Thursday, 24 February 2011

Progress on finance review could spell greater freedom for Reading

Interesting news in The Guardian today that the Coalition government is making progress on reviewing local government finances with an announcement expected within the next two weeks. This is something the government pledged to do in the Coalition Agreement:
"The government is planning to cut many richer local councils loose from Whitehall control in one of the biggest shakeups of local government funding since the 1980s.



Between a quarter and a third of local authorities will become "free councils" entirely independent of central government grant by the end of the parliament in 2015, under plans to be unveiled by the coalition in the next fortnight.


Many richer boroughs such as Westminster and big metropolitan councils would no longer be required to use their business rates to subsidise other parts of the country, although ministers say there would still be "an element of redistribution between wealthier and poorer councils".

The Conservatives and Liberal Democrats are close to agreement on the terms of a quick six-month inquiry into the future of local council funding.


This will focus on how to restore the right of councils in England to retain the bulk of revenue from business rates, as well as to keep more council tax revenue. At present business rates are collected by local government, but then all sent to central government for redistribution using a complex and little understood formula."

 The article continues:
"It is estimated that at present about 300 councils receive subsidies from business rate redistribution and 80 or so councils, such as Westminster and the big metropolitan authorities, put money in from the business rate."


It has long been known that only 25% of Council Tax is spent locally and the majority of the Tax revenue raised in Reading is spent elsewhere. This is a source of frustration for councillors in Reading as it limits the amount we are able to to improve the town for local residents and to develop a sustainable, thriving local economy.

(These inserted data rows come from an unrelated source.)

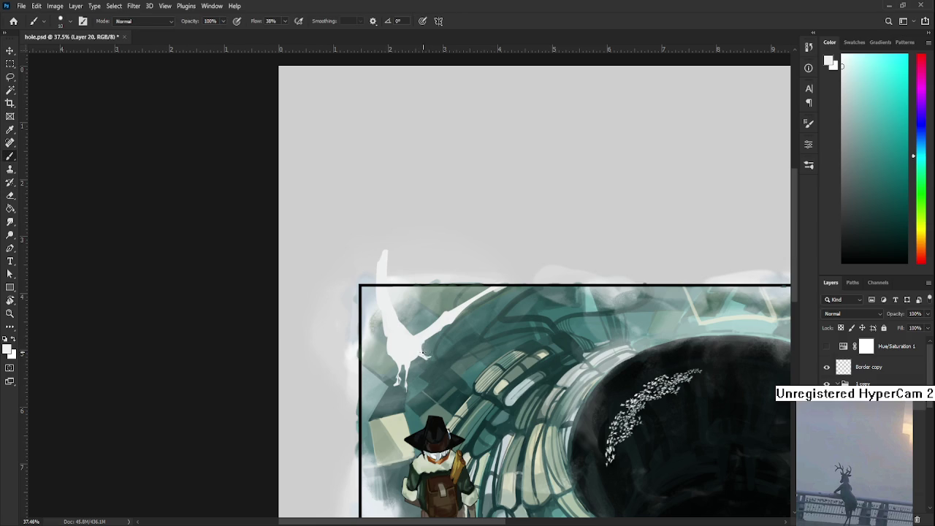
{"action": "key", "text": "e"}
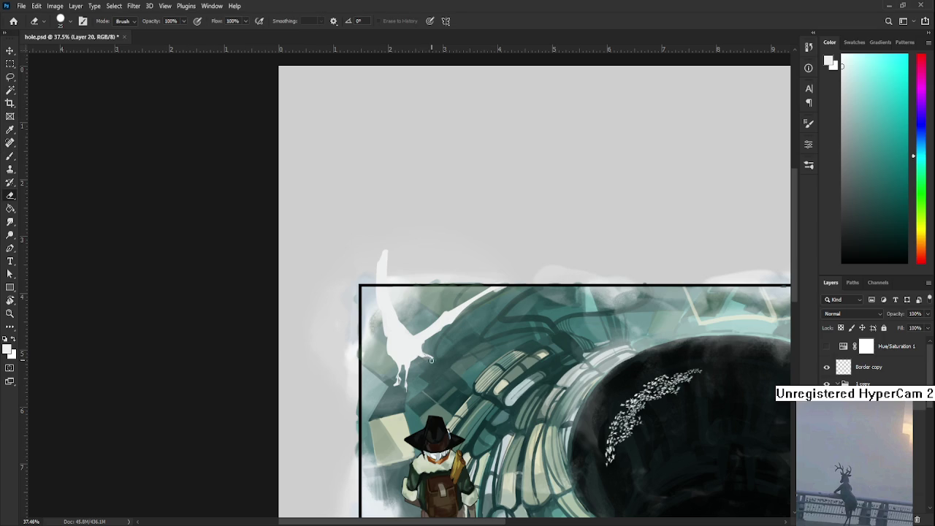
{"action": "key", "text": "b"}
{"action": "key", "text": "e"}
{"action": "key", "text": "b"}
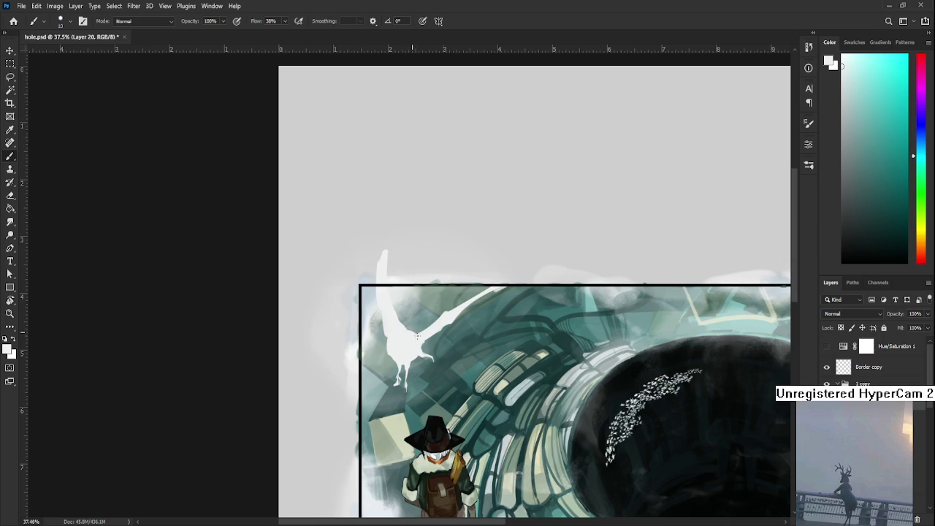
{"action": "key", "text": "e"}
{"action": "key", "text": "b"}
{"action": "key", "text": "e"}
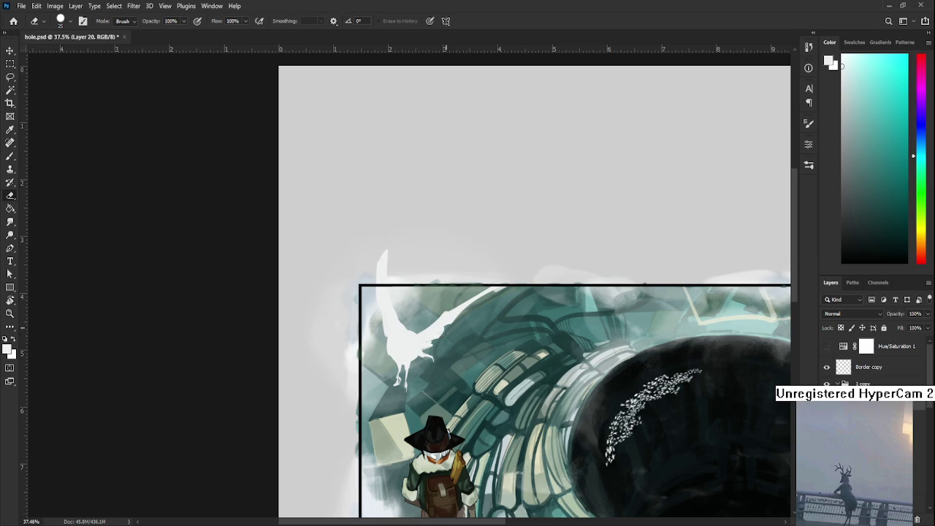
{"action": "key", "text": "b"}
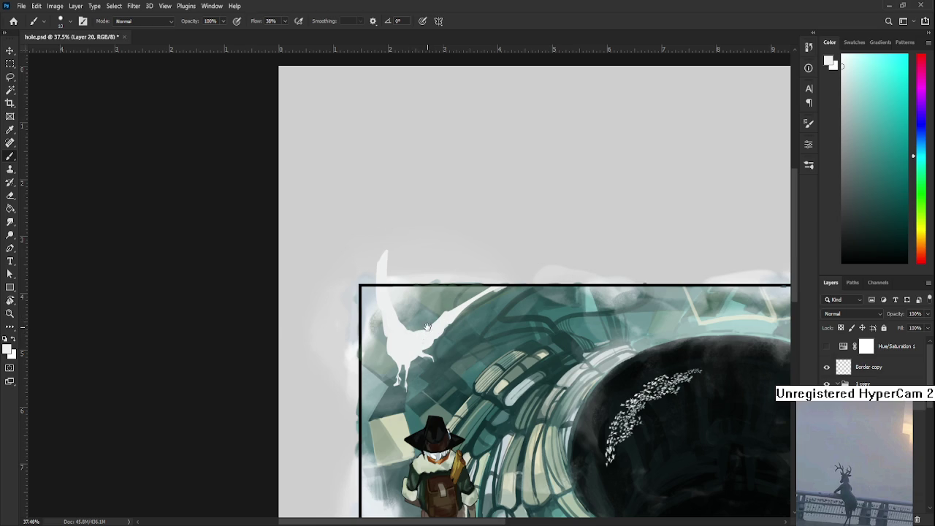
{"action": "scroll", "coordinate": [430, 328], "scroll_direction": "up", "scroll_amount": 2}
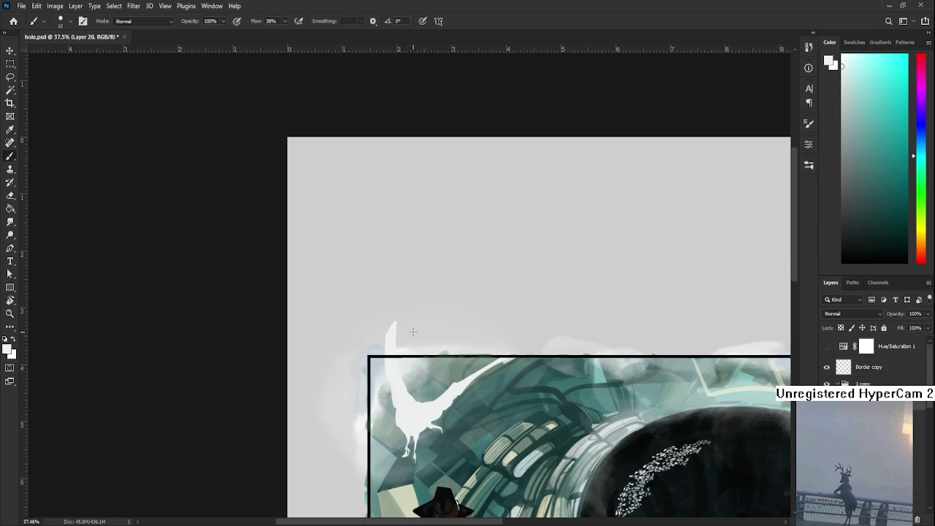
{"action": "scroll", "coordinate": [413, 332], "scroll_direction": "down", "scroll_amount": 1, "text": "alt"}
{"action": "scroll", "coordinate": [415, 335], "scroll_direction": "up", "scroll_amount": 1}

I blogged last month about the positive impact this localist approach to finance could have on Reading.

The last time local government finance was investigated in depth was in 2007 by Sir Michael Lyons. The Labour Government failed to implement his recommendations and shelved plans to re localise business rates.

Guardian political commentator Simon Guardian has long championed devolution of tax-raising powers to councils. In 2007 he wrote:
Local government is, according to the Audit Commission, now more efficient than central government. No city council is run as incompetently as the Home Office or the defence, health or agriculture ministries. Councils cannot and do not bust their budgets. They cannot borrow at will or indulge in ludicrous computer schemes. Council schools are clean, government hospitals filthy.
Each year new burdens are imposed on councils under statute, through targets and by centrally negotiated, usually inflationary, wage deals. This, coupled with an ageing population and soaring inward migration, imposes costs on councils that are well above inflation, hence the severe upward pressure each year on council tax.
As the burden of meeting local spending has shifted to the centre (from 60% local in the mid-1980s to 25% now), the local share must be covered by an unbuoyant, fixed-band council tax. Business and income taxes and VAT, which benefit from economic growth, are retained by the Treasury. The government will not tolerate revaluation or introduce higher tax bands, as in Wales. A revaluation due before the last election was postponed by the then local government minister, David Miliband, out of sheer fear. Britons now pay among the lowest local taxes in the world, limited by a petrified Treasury...

Councils should levy what they need for such services as they supply, and answer for it to their electors. They did so before the myth of "local overspending" was disseminated by the Thatcher government, now repeated by Brown and Cameron. Where overspending occurred in London in the late-1960s, the Tories swept to power in 1968 - even capturing Lambeth and Camden. The franchise can bite if allowed to.
Today's Guardian article describes a genuine tussle going on within government between the Conservatives and Lib Dems on local government finance. This is healthy and what one would expect in a coalition.

I am pleased that this long-held Lib Dem policy aim - to give more financial independence to democratically-elected councils is still in play and edging closer to being delivered.